Ratings13
Average rating3.7
This was a difficult book to rate, I landed on 3.5 rounding down. The first part was OK, the middle got boring, and the last part was good (but not great). I wished I could have cared more for the main character. The audiobook length is 8 hours, and I think the narrator did a great job.
This memoir was gritty, hard-hitting, and brutally honest. It described addiction and PTSD bluntly. However, I feel like the parts outside of the section about being in Iraq were extremely repetitive. Self loathing, shooting up, trying to get drugs, getting ripped off. It felt monotonous after a while. Overall worth a read though.
Author Nico Walker grew up the son of affluent parents in Ohio, spent 11 months in Iraq pulling in more than 200 missions as a woefully under-qualified Army medic and returned to develop a heroin addiction which led to a string of 11 bank robberies in a 4 month span, stealing about $40K to feed the habit before inevitably being caught. He's currently spending 11 years at the Federal Correctional institution in Ashland Kentucky where he wrote Cherry. And despite the author's note proceeding the work - “This book is a work of fiction. These things didn't ever happen. These people didn't ever exist.” - the story is pretty much that.
But damn what a read. I think critic Ron Charles put it best when he calls Cherry a morose Holden Caulfield goes to war. Walker is matter of fact, adopting a simple street argot but not in a boastful way, trying to show off his cred. The story is not a metaphor, Walker's not angling for your sympathies, he's not looking to redeem himself in your eyes. There's nary a whiff of an MFA program, juggling intent. He's a walking shrug emoji noting the blunt, blood-used and crooked needles in the cupboard, the quiet joke of robbing a bank, the whole make-believe mess of the war. I really enjoyed the read and really settled into Walker's distinct voice - and maybe I'm just taken in by the lived experience on display here, the story that fuels the story adding to the weight of the thing.

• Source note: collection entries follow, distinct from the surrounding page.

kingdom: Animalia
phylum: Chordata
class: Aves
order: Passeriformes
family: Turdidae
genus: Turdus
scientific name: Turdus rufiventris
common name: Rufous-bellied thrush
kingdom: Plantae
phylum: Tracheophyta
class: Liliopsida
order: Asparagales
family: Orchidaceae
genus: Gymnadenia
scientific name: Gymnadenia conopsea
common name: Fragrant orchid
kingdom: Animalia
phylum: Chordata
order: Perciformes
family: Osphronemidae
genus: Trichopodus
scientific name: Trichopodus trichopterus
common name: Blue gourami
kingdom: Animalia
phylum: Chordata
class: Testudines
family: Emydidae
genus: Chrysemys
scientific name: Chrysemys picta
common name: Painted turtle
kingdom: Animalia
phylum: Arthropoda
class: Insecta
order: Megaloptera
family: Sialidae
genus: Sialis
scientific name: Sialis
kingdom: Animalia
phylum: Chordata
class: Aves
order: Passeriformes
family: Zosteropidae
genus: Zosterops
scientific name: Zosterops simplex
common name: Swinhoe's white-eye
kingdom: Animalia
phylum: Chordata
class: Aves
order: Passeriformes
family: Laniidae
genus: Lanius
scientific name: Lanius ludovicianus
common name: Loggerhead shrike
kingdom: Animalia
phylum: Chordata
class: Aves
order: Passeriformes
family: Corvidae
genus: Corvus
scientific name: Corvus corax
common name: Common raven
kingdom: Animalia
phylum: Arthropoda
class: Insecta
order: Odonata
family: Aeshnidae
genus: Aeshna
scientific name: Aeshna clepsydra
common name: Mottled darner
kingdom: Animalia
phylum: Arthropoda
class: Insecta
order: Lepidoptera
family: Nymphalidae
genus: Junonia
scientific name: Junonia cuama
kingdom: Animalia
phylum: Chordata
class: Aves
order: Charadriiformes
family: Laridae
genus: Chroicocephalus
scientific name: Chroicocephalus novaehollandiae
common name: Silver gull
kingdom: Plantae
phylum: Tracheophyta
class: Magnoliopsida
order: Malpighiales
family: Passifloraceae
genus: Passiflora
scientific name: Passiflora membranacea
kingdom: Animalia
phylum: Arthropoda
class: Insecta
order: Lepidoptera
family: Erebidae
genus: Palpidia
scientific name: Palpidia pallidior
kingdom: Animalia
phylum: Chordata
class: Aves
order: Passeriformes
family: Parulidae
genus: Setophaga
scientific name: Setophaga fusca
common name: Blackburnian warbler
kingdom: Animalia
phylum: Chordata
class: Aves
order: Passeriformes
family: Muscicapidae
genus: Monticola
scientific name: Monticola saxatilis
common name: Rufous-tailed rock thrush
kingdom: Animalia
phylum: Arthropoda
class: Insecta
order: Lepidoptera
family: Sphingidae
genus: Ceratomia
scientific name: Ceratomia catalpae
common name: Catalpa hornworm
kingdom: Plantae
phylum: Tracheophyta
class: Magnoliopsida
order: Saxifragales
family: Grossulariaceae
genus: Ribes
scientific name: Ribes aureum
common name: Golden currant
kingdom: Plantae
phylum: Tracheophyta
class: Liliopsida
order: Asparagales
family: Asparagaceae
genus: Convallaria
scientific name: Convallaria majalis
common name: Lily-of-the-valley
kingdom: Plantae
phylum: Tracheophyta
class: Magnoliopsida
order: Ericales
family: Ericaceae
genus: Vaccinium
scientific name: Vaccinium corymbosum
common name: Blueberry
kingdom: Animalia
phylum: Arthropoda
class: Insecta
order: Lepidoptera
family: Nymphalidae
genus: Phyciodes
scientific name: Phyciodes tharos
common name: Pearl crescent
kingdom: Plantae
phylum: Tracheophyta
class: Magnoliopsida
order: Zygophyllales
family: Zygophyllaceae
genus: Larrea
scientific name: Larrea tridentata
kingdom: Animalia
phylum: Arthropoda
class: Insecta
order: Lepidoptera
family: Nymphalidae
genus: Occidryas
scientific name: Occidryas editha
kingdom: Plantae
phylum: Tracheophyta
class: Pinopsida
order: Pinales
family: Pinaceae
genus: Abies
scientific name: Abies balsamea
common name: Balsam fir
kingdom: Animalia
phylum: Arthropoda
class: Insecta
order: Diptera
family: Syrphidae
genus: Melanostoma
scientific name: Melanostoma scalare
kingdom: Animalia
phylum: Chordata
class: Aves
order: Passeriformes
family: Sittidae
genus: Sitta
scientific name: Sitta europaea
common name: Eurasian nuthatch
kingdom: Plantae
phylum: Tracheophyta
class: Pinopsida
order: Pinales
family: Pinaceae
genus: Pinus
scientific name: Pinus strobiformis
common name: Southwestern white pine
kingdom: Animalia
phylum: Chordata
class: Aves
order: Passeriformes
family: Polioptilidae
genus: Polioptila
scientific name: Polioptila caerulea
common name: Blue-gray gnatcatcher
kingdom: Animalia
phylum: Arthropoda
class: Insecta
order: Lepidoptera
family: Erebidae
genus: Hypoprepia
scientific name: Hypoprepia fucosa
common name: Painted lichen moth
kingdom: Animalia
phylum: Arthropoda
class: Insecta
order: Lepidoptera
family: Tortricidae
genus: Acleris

In contrast to the novel, Walker's Acknowledgements are an effusive read, crediting the people around him for any semblance of talent on display here which just adds to the allure.
The book has sold in several languages already and Walker's using the money to pay back some of the banks he's robbed. They're already working on a movie deal but it's currently held up because he's used up all his phone time in prison. At a meta level it's just such a beautifully crafted package.
I've read war novels that I've liked. I've read junkie novels that I've liked. Though this book combines the two, I did not like it. There was no real story here, no lessons learned, no new direction for the first-person narrator. That this is also autofiction doesn't redeem it. The only thing that keeps you reading is the hope that he'll go to jail or wise up. The best part of this book was reading about areas of Cleveland with which I am familiar.
Wow. Just wow. This was excellent. I found myself rooting for them even though I knew it was going to go bad-and quickly. Such a good read.